A pesquisa BTG/Nexus divulgada nesta segunda-feira revela que 41% dos entrevistados avaliam o governo de Luiz Inácio Lula da Silva como ruim ou péssimo, ante 35% que o consideram ótimo ou bom. O total que vê a gestão como regular é de 24% e 1% não soube ou não respondeu. O levantamento ouviu 2.003 pessoas por telefone entre 10 e 12 de julho; a margem de erro é de 2 pontos percentuais.

No recorte de aprovação, o estudo mostra empate técnico: 47% aprovam e 47% desaprovam a gestão, com 6% de indecisos ou sem resposta. O placar simétrico indica estagnação e menor folga política para avanços em pautas sensíveis, especialmente em um momento em que sinais econômicos e reformas exigem capacidade de articulação no Congresso.
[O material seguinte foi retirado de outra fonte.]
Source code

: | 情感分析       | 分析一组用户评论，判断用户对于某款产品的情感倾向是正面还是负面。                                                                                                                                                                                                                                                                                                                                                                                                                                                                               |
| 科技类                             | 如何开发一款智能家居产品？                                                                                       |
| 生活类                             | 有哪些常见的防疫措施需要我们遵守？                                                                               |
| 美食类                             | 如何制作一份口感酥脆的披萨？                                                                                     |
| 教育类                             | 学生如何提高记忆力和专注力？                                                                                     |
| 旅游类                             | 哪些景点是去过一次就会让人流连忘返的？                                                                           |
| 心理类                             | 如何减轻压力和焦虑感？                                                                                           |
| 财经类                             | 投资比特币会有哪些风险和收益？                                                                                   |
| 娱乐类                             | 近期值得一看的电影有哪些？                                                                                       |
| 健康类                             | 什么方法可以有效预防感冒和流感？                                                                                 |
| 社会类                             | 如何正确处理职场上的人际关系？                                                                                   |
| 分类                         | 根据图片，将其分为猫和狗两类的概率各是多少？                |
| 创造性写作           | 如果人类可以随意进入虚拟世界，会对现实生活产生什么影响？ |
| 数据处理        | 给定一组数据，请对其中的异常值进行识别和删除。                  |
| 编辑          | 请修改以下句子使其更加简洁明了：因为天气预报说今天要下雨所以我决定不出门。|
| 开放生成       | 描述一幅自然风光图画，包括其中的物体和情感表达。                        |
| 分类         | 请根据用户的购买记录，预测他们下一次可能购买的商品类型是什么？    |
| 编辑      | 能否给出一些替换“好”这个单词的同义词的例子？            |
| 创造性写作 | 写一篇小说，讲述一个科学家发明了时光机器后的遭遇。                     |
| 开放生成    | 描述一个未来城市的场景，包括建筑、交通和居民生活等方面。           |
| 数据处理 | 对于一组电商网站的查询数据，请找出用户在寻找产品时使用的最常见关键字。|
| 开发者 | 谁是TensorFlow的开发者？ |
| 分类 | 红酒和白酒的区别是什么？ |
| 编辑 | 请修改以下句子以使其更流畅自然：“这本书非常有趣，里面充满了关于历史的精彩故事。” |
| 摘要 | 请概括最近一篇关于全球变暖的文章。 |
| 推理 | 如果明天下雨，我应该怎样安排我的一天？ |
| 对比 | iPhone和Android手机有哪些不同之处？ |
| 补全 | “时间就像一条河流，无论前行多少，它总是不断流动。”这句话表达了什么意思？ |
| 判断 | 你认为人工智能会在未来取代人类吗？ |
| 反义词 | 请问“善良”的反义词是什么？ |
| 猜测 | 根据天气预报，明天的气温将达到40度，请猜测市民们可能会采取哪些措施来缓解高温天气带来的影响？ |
A diferença de seis pontos entre avaliação ruim/péssima e ótima/boa (41% contra 35%) expõe desgaste que, apesar de estável em comparação ao levantamento anterior — variação de um ponto dentro da margem de erro —, não deixa espaço para acomodação. Para o Palácio, números assim complicam a narrativa governista e ampliam pressão por resultados concretos que revertam percepções negativas.

O retrato traçado pela BTG/Nexus é, sobretudo, um sinal político: empate na aprovação limita capital político, aumenta o custo de medidas impopulares e reforça a necessidade de ajustes de estratégia até 2026. A pesquisa é um retrato do momento, não uma previsão, mas acende alerta sobre a margem reduzida de manobra do governo.